Terrorist is a real-time, two-player strategy game developed by Steven Pederson of Edu-Ware Services for the Apple II and published in 1980. One player plays the government authority, while the other plays a terrorist organization in three scenarios: the capture of a building and taking of hostages, air piracy, and nuclear blackmail. Players make their moves at the same time through the use of game paddles. Winner and loser is judged by an elaborate scoring system based upon the government player's societal values and the terrorist player's goals.

==Gameplay==
Terrorist is a two-player game that allows the players to make moves at the same time through the use of the Apple II's game paddles.

Title screen

The game begins with one player choosing to be the terrorist and using a scenario generator to define the government in which the terrorist incident will take place. For example, among the societal values of individual rights, state rights, and economic progress, the United States, according to the game puts most of its emphasis on the former, while Japan puts most of its emphasis on the latter.

Next, the terrorist player selects one of three fictional terrorist organizations to play: the International Brotherhood for Liberation, the National Fundamentals Army, or the People's Low Republic. He also develops a list of demands that it will seek from the government that it is terrorizing. For example, the National Fundamentalist Army (NFA) is concerned that a rapist/murder is not being efficiently brought to trial and punished.

Once the political environment and terrorist goals have been set, the action begins in real time.

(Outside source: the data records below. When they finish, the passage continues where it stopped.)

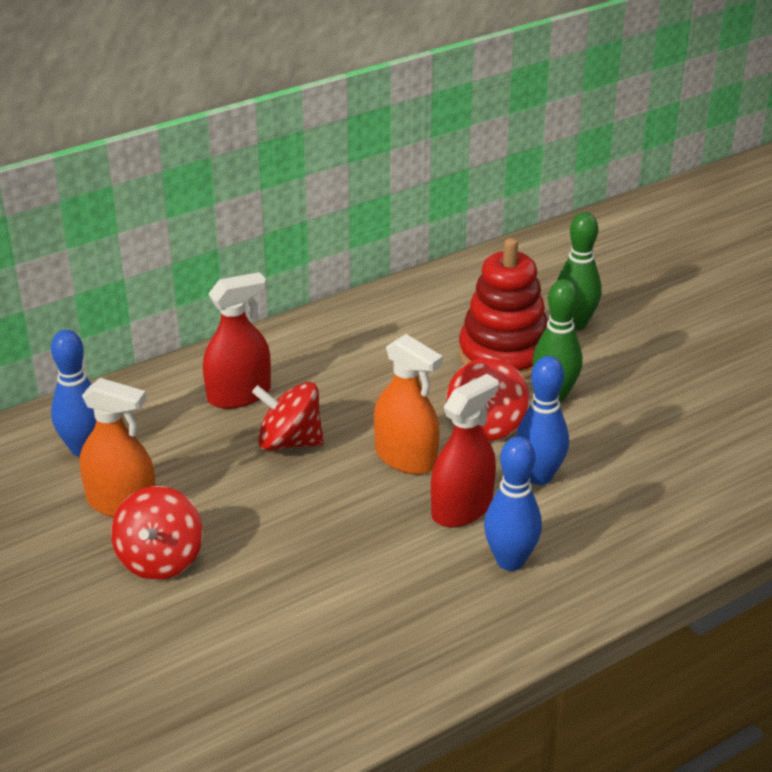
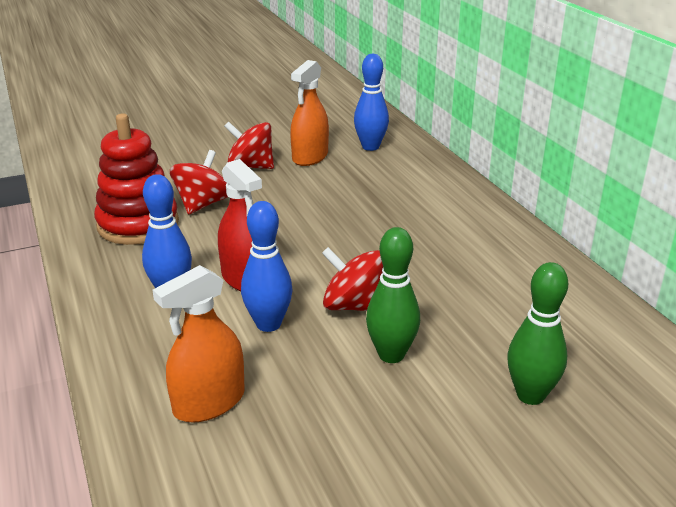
camera: 100 degrees right, 5 degrees down
red spray bottle [203,272,271,409] -> none
red spinning top [252,382,324,451] -> red spinning top moved to [170,150,228,215]
orange spray bottle [374,334,443,475] -> orange spray bottle moved to [152,265,245,423]
red stacking toy [459,238,548,379] -> red stacking toy moved to [94,114,179,245]

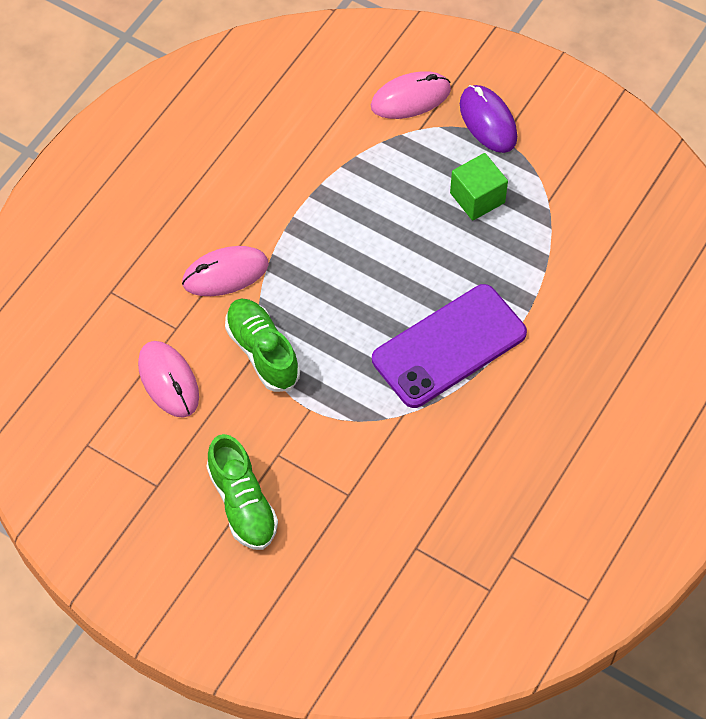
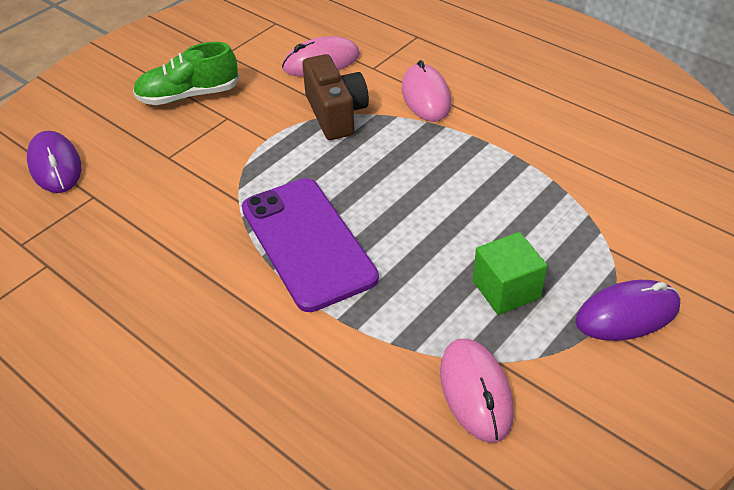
camera: 100 degrees right, 15 degrees down
green shoe [225,298,300,392] -> brown camera [302,54,369,140]
pink mouse [371,71,451,119] -> pink mouse moved to [440,339,514,443]
none -> purple mouse [27,131,81,193]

Each player simultaneously and independently calls up different options through the use of the Apple II's game paddles.

Using the paddles to control the game introduces a degree of clumsiness that was intentional. According to designer Pederson, "You are no longer the operator of a computer, you are simulating the role of a decision maker. Your decision may or may not be executed, or may be executed too late. Just because the head of state or leader of a movement gets credit for whatever actions are taken does not mean that they are in full control of all events.".

==Reception==
Terrorist, like most games from Edu-Ware's zip-lock bag era, sold only a few hundred units. However, it was well reviewed, receiving an "A" rating from Peelings II magazine, noting the well-organized text layout of the game screens. One criticism was that the game's scoring algorithm was opaque and programmer-oriented.

John Martellaro, in his review for Peelings II magazine, noted the game's educational merits, writing, "Terrorist is both a chilling and educational use of a microcomputer... It seems a good place for this program is in a college history or political science class."

Bruce Webster reviewed Terrorist in The Space Gamer No. 31. Webster commented that "The game is not cheap, but if you think you are interested at all in this topic, by all means get it. Just be careful who you play it with; like Diplomacy and other political games, you could lose some friends if they take the game too personally."